Advantages of our study include its large, nationally representative sample size, and multiethnic nature. Our study has some limitations. First, since the NHIS survey is cross-sectional in nature, we cannot establish the temporal nature of the association between sleep duration and SRH. Second, sleep duration was measured subjectively, from self-report; a more objective measure such as actigraphy will help in limiting exposure misclassification that may be present in the current study. Third, our choice of sleep duration of 7 hours as the reference category is somewhat arbitrary and mostly based on limited evidence on the association of sleep duration to CVD and mortality. It is possible that the association between sleep duration and SRH is more accurately examined using alternate reference categories.

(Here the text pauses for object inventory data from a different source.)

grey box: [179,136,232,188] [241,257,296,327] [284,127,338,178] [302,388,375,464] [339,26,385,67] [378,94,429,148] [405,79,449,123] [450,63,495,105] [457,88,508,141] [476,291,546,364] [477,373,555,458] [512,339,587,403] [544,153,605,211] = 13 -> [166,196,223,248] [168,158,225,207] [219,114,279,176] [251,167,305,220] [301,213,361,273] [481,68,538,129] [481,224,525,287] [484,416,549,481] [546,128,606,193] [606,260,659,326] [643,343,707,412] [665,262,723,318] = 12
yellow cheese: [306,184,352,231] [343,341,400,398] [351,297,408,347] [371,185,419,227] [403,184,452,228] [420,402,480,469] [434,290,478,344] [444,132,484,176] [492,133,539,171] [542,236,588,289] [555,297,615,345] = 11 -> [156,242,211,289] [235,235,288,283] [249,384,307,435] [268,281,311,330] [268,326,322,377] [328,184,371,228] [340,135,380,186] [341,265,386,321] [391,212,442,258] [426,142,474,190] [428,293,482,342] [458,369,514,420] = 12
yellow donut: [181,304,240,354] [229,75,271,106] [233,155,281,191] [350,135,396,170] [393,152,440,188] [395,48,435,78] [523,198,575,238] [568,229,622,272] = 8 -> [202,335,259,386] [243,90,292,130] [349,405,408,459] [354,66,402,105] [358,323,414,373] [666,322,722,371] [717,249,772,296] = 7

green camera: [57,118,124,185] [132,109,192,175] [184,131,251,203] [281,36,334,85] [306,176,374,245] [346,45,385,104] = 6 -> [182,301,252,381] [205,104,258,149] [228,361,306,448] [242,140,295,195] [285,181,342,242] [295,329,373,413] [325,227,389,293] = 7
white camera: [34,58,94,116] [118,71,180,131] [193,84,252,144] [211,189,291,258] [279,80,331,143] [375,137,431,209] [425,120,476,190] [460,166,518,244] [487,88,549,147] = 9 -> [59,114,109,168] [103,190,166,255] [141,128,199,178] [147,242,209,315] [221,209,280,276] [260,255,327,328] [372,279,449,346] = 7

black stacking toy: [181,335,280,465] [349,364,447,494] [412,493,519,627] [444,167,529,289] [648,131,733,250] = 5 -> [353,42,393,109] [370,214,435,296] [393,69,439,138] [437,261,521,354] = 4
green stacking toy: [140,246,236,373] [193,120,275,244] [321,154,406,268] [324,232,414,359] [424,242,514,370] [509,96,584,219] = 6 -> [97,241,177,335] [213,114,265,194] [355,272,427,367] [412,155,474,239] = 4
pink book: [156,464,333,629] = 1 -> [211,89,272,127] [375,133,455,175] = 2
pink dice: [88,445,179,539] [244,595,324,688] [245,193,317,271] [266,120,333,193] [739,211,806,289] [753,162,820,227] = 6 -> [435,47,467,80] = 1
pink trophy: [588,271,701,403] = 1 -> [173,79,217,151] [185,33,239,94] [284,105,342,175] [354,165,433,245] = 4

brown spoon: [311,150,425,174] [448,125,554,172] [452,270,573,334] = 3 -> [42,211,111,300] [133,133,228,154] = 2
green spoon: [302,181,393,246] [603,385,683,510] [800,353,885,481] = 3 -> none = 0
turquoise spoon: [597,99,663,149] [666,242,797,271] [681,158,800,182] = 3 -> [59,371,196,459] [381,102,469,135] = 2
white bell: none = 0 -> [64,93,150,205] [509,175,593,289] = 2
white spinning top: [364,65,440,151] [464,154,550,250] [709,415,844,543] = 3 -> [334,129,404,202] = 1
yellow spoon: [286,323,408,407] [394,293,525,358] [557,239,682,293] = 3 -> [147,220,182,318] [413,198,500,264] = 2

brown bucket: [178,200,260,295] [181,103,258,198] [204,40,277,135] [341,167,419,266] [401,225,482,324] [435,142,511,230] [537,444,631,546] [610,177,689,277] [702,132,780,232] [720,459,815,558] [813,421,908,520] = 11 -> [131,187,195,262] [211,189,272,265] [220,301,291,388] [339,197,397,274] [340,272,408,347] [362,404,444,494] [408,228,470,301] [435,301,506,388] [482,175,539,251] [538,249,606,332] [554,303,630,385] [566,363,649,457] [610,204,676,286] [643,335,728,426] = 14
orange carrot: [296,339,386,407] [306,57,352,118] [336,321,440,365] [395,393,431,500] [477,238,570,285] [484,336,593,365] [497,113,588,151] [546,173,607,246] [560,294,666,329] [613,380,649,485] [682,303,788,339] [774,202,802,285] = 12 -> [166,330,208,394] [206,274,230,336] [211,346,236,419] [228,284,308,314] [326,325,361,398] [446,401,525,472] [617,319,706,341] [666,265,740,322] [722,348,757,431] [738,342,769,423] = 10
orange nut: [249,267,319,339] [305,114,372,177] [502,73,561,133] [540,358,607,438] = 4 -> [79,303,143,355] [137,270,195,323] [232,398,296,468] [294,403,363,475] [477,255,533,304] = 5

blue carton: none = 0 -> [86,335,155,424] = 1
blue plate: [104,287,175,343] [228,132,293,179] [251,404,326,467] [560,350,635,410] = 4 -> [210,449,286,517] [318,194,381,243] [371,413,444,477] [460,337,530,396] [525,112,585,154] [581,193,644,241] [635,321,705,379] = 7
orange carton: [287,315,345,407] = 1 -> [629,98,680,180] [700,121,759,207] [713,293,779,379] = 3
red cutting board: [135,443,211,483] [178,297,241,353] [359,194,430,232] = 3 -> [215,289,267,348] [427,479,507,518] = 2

In summary, in a large representative sample of US adults, we found that compared to 7 h of sleep, those with shorter or longer sleep duration were more likely to report fair/poor SRH. This association was found to be independent of age, sex, race-ethnicity, smoking, alcohol intake, BMI, education, physical activity, and depression. Furthermore, this association between sleep duration and fair/poor SRH was consistently present in all racial and ethnic groups.

DISCLOSURE STATEMENT

This was not an industry supported study. The authors have indicated no financial conflicts of interest.

ACKNOWLEDGMENTS

This study was funded by an American Heart Association national Clinical Research program grant (to Dr. Shankar).